Animée par l’auteur Nicolas Sorez, l’association viennoise Manzanillo organise des ateliers autour de la prise de parole.

L’idée de cette association créée il y a quinze ans : « développer chez les jeunes la confiance en soi, dans une ambiance ludique et bienveillante. »

Une démarche importante, voire primordiale à l’heure des réseaux sociaux, où paradoxalement les Hommes n’ont jamais aussi peu communiqué entre eux.

C’est ce qu’explique Nicolas Sorez qui est à l’origine du premier concours d’éloquence qui s’est déroulé mardi 19 mai sur la scène de l’Auditorium du Trente, mettant en lice quatre jeunes gens Bouameur, Thomas, Jeremy et Raphaël, et une jeune fille, Cheyenne.

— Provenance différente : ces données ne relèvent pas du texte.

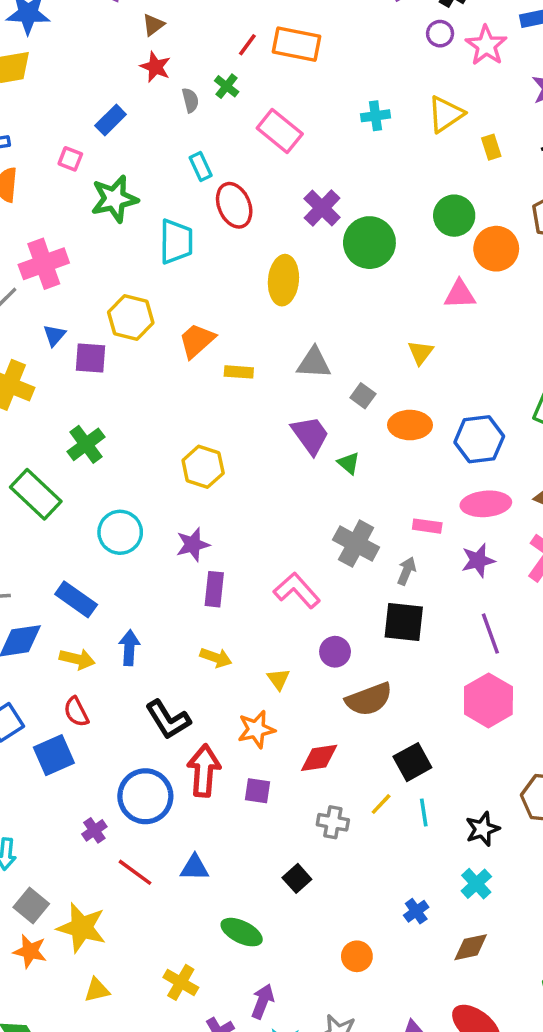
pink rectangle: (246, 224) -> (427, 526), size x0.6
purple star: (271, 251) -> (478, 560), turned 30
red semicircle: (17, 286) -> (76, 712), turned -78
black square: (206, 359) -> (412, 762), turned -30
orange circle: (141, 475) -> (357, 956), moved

« Il n’y a pas besoin de sortir d’une grande école parisienne comme HEC pour parler, s’exprimer défendre sa propre pensée. Ce qui permet dans un monde saturé de bruits de construire une pensée. N’oublions pas que la parole était enseignée chez les Romains au théâtre antique de Vienne ! C’est devenu de nos jours un véritable acte de résistance », a lancé en ouverture Nicolas Sorez, avant que chacun des candidats ne s’exprime.

Il s’agissait en l’occurrence du rendu final du travail mené avec les jeunes de « l’École de la Seconde Chance de Vienne. »

Ce premier concours d’éloquence résonna comme un moment de vérité : des mots posés, des voix qui s’affirment, et surtout des parcours parfois un peu chaotique qui prennent la parole pour s’affirmer.

Lors de la remise des prix

Successivement Bouameur sur le thème du pouvoir, Thomas sur celui de l’argent, Jeremy sur la place des jeux vidéo, Cheyenne, sur l’idée d’une vie sans les animaux et Raphaël qui a raconté avec beaucoup d’émotion son propre parcours de vie, se sont exprimés, chacun recevant un prix correspondant à sa prestation, Raphaël remportant la coupe et la palme de l’émotion.